We have about two million people who inherited their wealth, the traditionally wealthy who avoid ostentation because the society around them justly views their wealth as undeserved. Most people in the category of inherited wealth are donating and squandering their wealth, since few heirs have the ability to earn it.
Meritocratic wealth is earned by skill, talent, effort and a little luck. There are roughly two million people in this category, also. This group wouldn't generate much envy or opprobrium if they were ostentatious, but the public wouldn't know merit from inheritance. So this group follows in the path of inherited wealth and avoids ostentation. The meritocratic wealthy hide their wealth in gated communities and far away from everyone in the mountains around Aspen or deep in the glitz of Beverly Hills. Some members of the new meritocracy are artists and athletes, showing that this class is ethnically mixed and unlike the traditional, inherited group.
The second change over the past decades has been the arrival of big money winnings in the state lotteries since the mid-1970s, the popularization of Las Vegas, and television shows that give $ millions to contestants. This is the lucky money group.
It is the arrival of this group of chance winners that has changed the dynamics of ostentation. Few people bear a grudge against lucky money, since anyone could be lucky. My guess is that the class of lucky money people is under 100,000.
I think the consequence of these two social changes in the past several decades, merit and luck, is the decline in hostility to ostentation. The arrival of meritocratic money diminished the moral basis for hostility to ostentation. The explosion of lucky money eliminated the antagonism to ostentation and almost created a welcome mat for gross ostentation.
After all, I think that when someone sees a red Rolls they think: Lottery.
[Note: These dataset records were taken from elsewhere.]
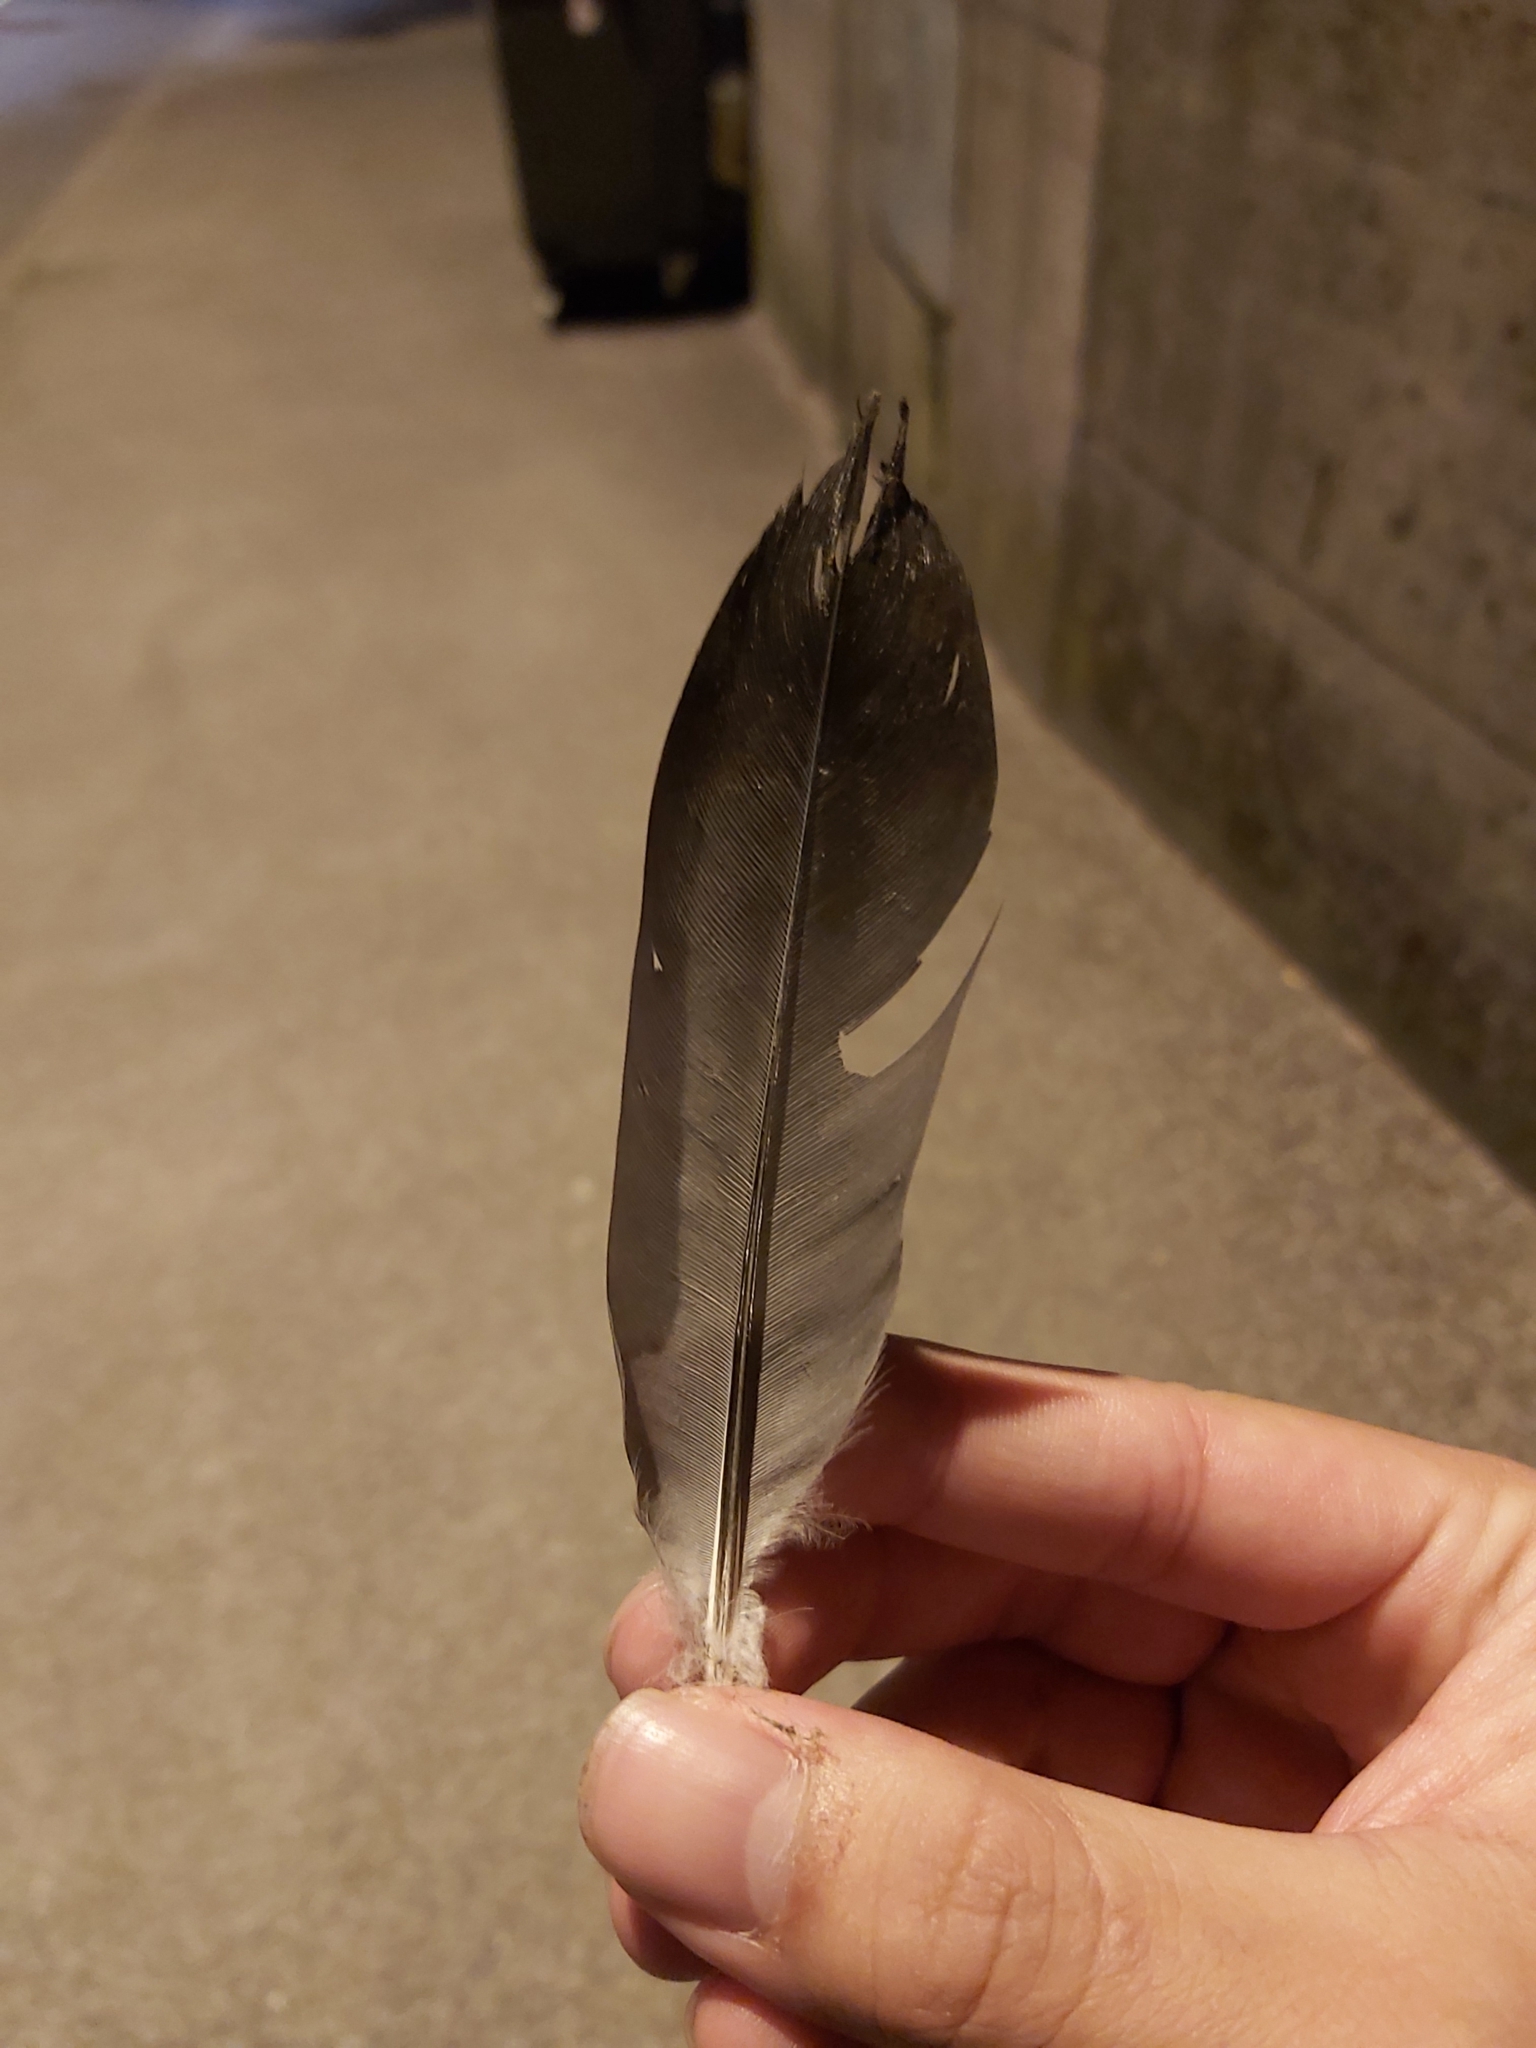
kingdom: Animalia
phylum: Chordata
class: Aves
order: Columbiformes
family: Columbidae
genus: Columba
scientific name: Columba livia
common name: Rock pigeon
Part of my point is made with a late 1950s joke I heard nearly fifty years ago: A black man, a pimp, goes into a Cadillac dealership and sits in the driver's seat of a pink convertible. He lights up a cigar, under his broad-brimmed purple hat. The salesman approaches and asks, "What do ya think?" "I'd take it, 'cept people might think I'm a Jew."
*Such change in attitude has not happened in Japan, India nor Israel.